# Flatop grill turns black



## theoutslider (Dec 30, 2013)

I purchased a flat top grill and after lighting the grill and the grill sits for a while with out cooking anything on it, it turns black.

When I do cook on it during my rush it becomes caked and hard to clean to get a good sear on the meat. It more or less steams the meat.

Is this because of the type of metal the flat top is made of? What can I do to prevent  it from turning.

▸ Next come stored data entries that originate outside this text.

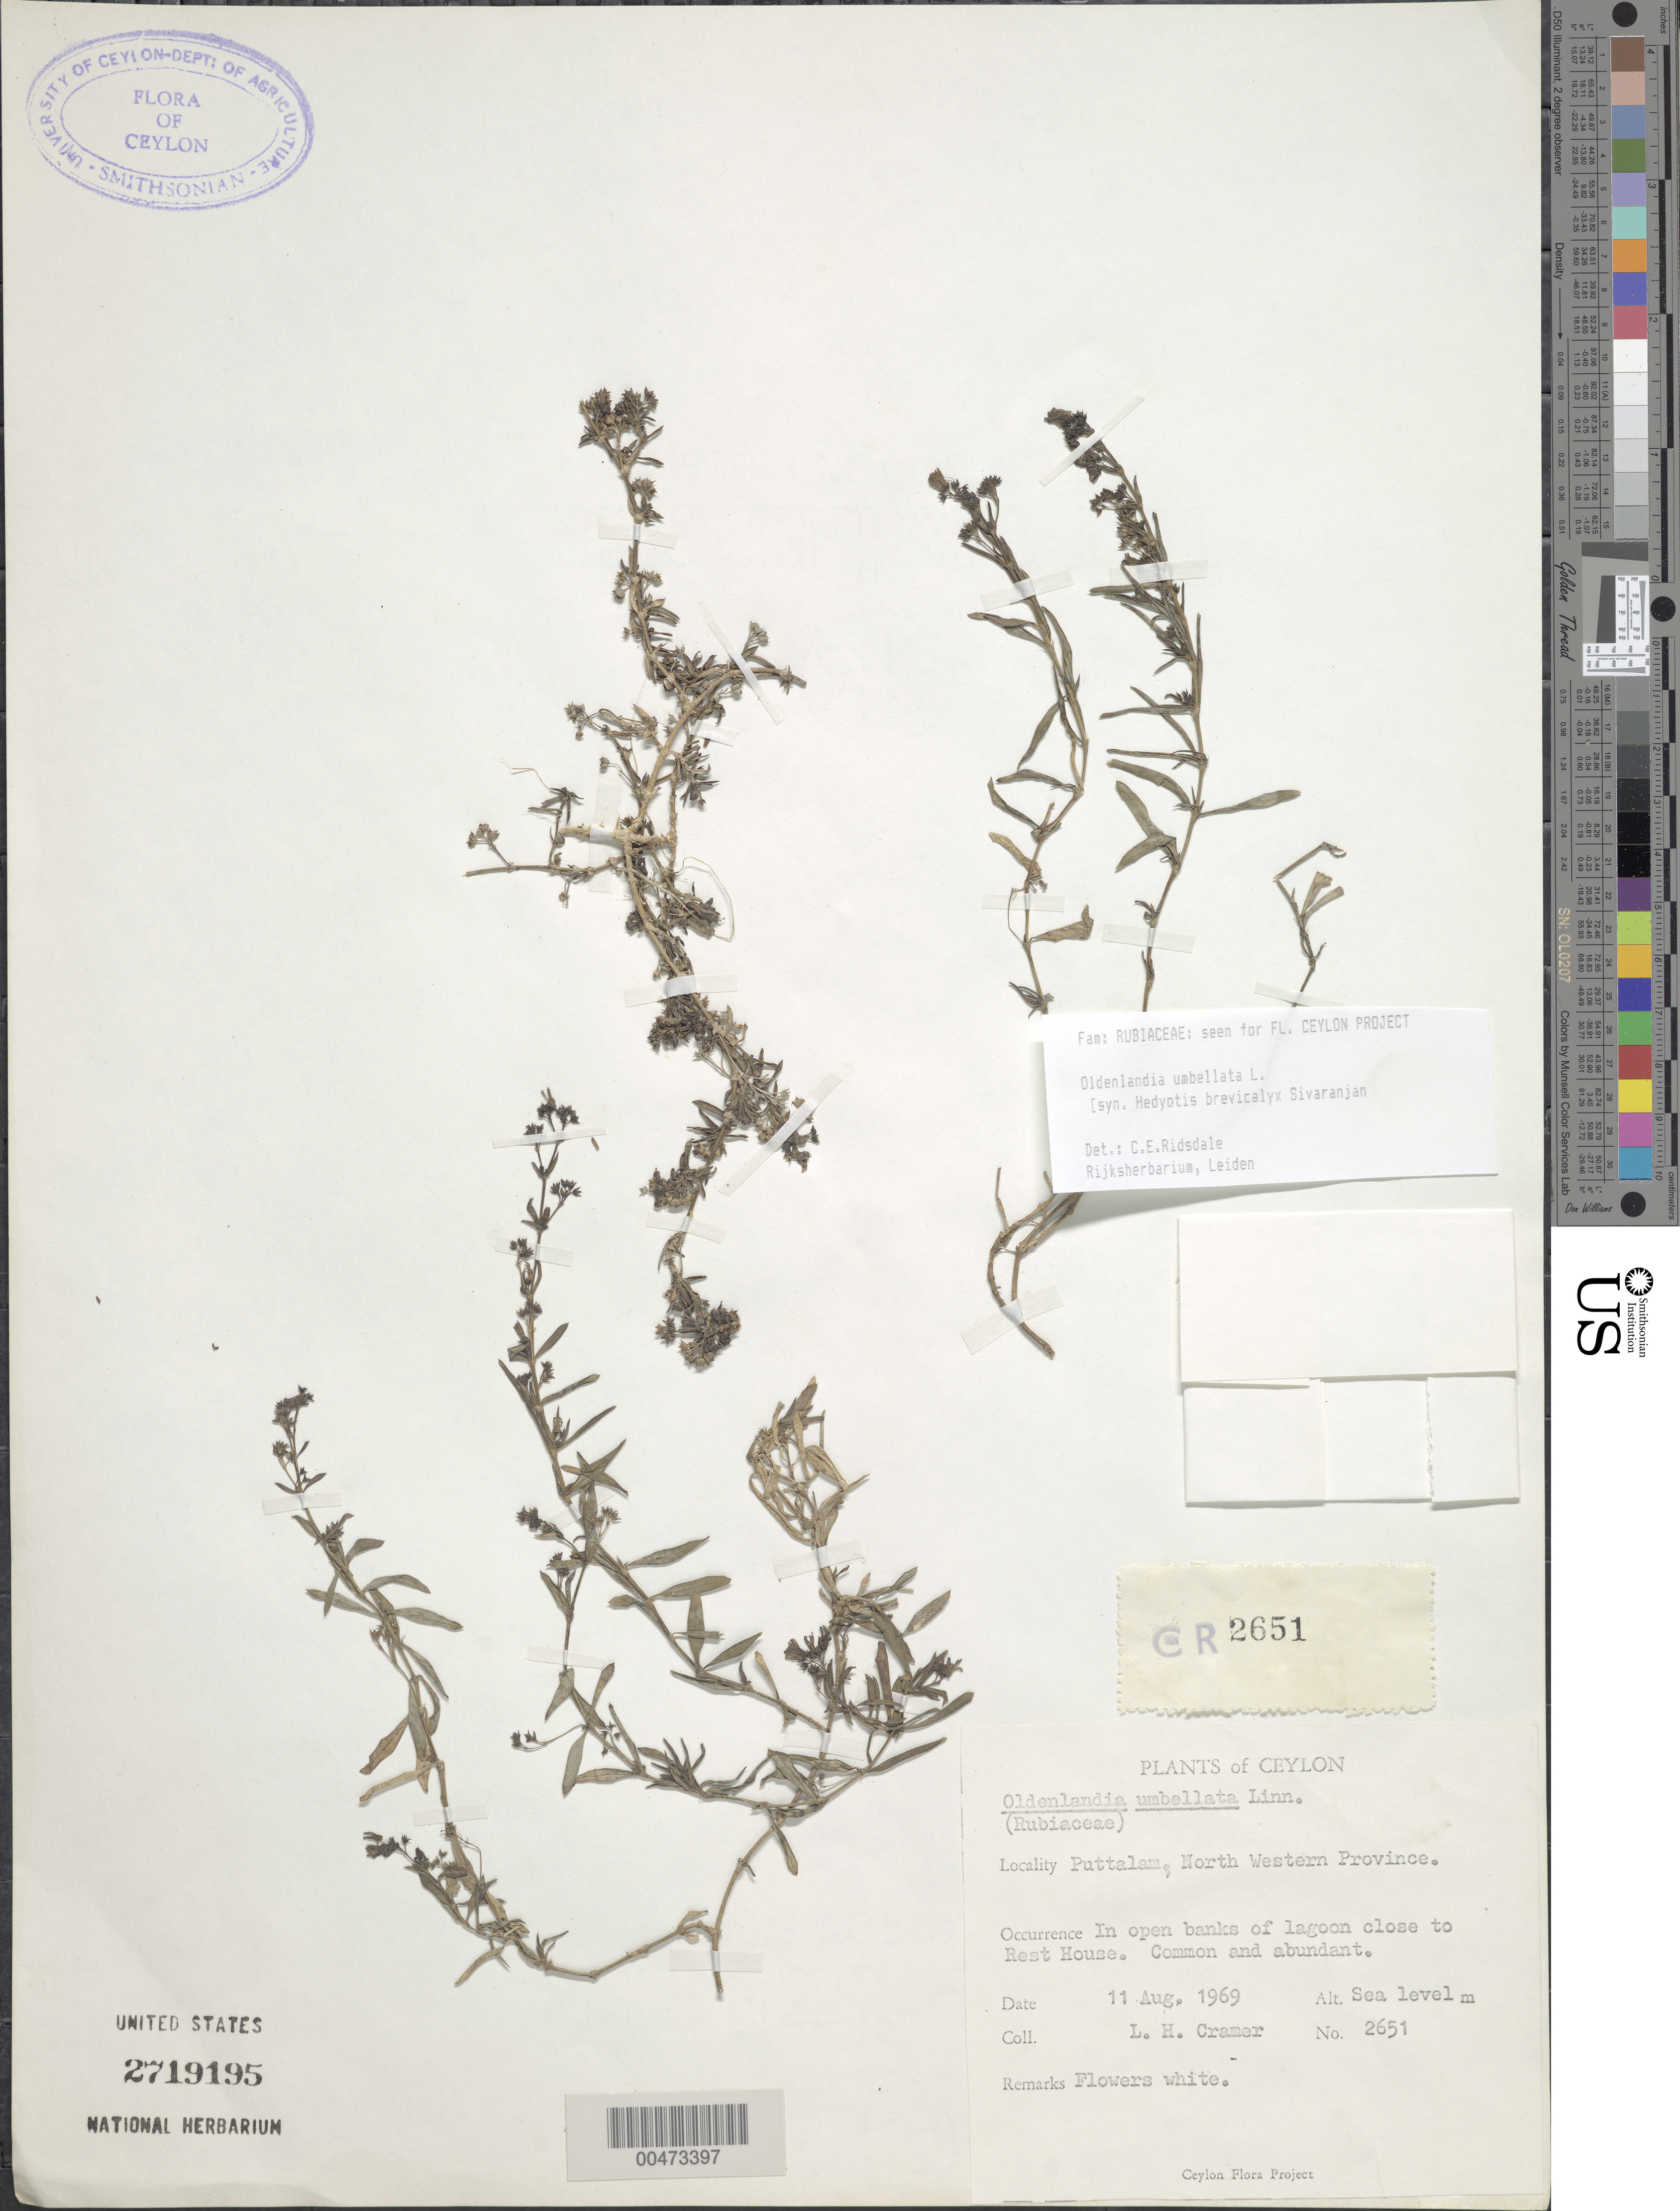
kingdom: Plantae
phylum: Tracheophyta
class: Magnoliopsida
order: Gentianales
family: Rubiaceae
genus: Oldenlandia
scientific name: Oldenlandia umbellata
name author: L.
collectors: L. H. Cramer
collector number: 2651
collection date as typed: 11 Aug 1969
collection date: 1969-08-11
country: Sri Lanka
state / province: North Western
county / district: Puttalam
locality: Puttalam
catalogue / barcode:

I clean it with grill cleaner and a scrubby as directed by the manufacturer.


----------



## jimmy lauria26 (Aug 24, 2013)

when the grill is turned on and sits w/o cooking the grill will reach the temp it is set on and sometimes exceed that setting therefore darkening the surface of the grill. When not in use I usually tell my cooks to turn down the temp until 15-20 mins to service. If you season your grill at night when closing by applying a small coat of oil to the surface and then the next day prior to fireing it up it will make it easier to clean the residue off during srvice


----------



## seabeecook (Aug 23, 2008)

theoutslider said:


> I purchased a flat top grill and after lighting the grill and the grill sits for a while with out cooking anything on it, it turns black.
> 
> When I do cook on it during my rush it becomes caked and hard to clean to get a good sear on the meat. It more or less steams the meat.
> 
> ...


I personally stay away from chemical cleaners on the griddle. This summer, we rented the camp to a private group during our mid-summer break. They cleaned our grill with a chemical product. The next week I struggled with a sticking griddle surface as we fed our largest group of the summer (over 300). It took a week to recondition the griddle using oil and grill brick/screen only. Never again will I allow a rental group to clean the griddle with anything but the old way.


----------



## beastmasterflex (Aug 14, 2013)

What type of grill? Post the model and brand. The discoloration sounds somewhat normal for a griddle not in use, if the surface is very clean, smooth, polished, seasoned and wiped this won't happen though.

The problem you are having with the poor sear sounds like its a thin plate on the grill. There's not much that can be done about that. They make rapid recovery grills that will solve this, or grills that have an inch thick plate that retains heat better, but even these have their limits.


----------



## kweedon (Jul 12, 2013)

SeabeeCook said:


> theoutslider said:
> 
> 
> > I purchased a flat top grill and after lighting the grill and the grill sits for a while with out cooking anything on it, it turns black.
> ...


I also do not use the chemical cleaners. nothing beats a good old fashioned grill brick. If you want to use something to help clean i use black coffee or distilled vinegar. Both work well. Just got to use some elbow grease too. and Ihave always seasoned my flat tops in the opening and closing procedures. My line cooks are also required to clean the grill at the end of their shifts.


----------



## jgraeff1 (Jun 3, 2013)

Honestly vinegar works the best. While it's still hot then water it'll look brand new.


----------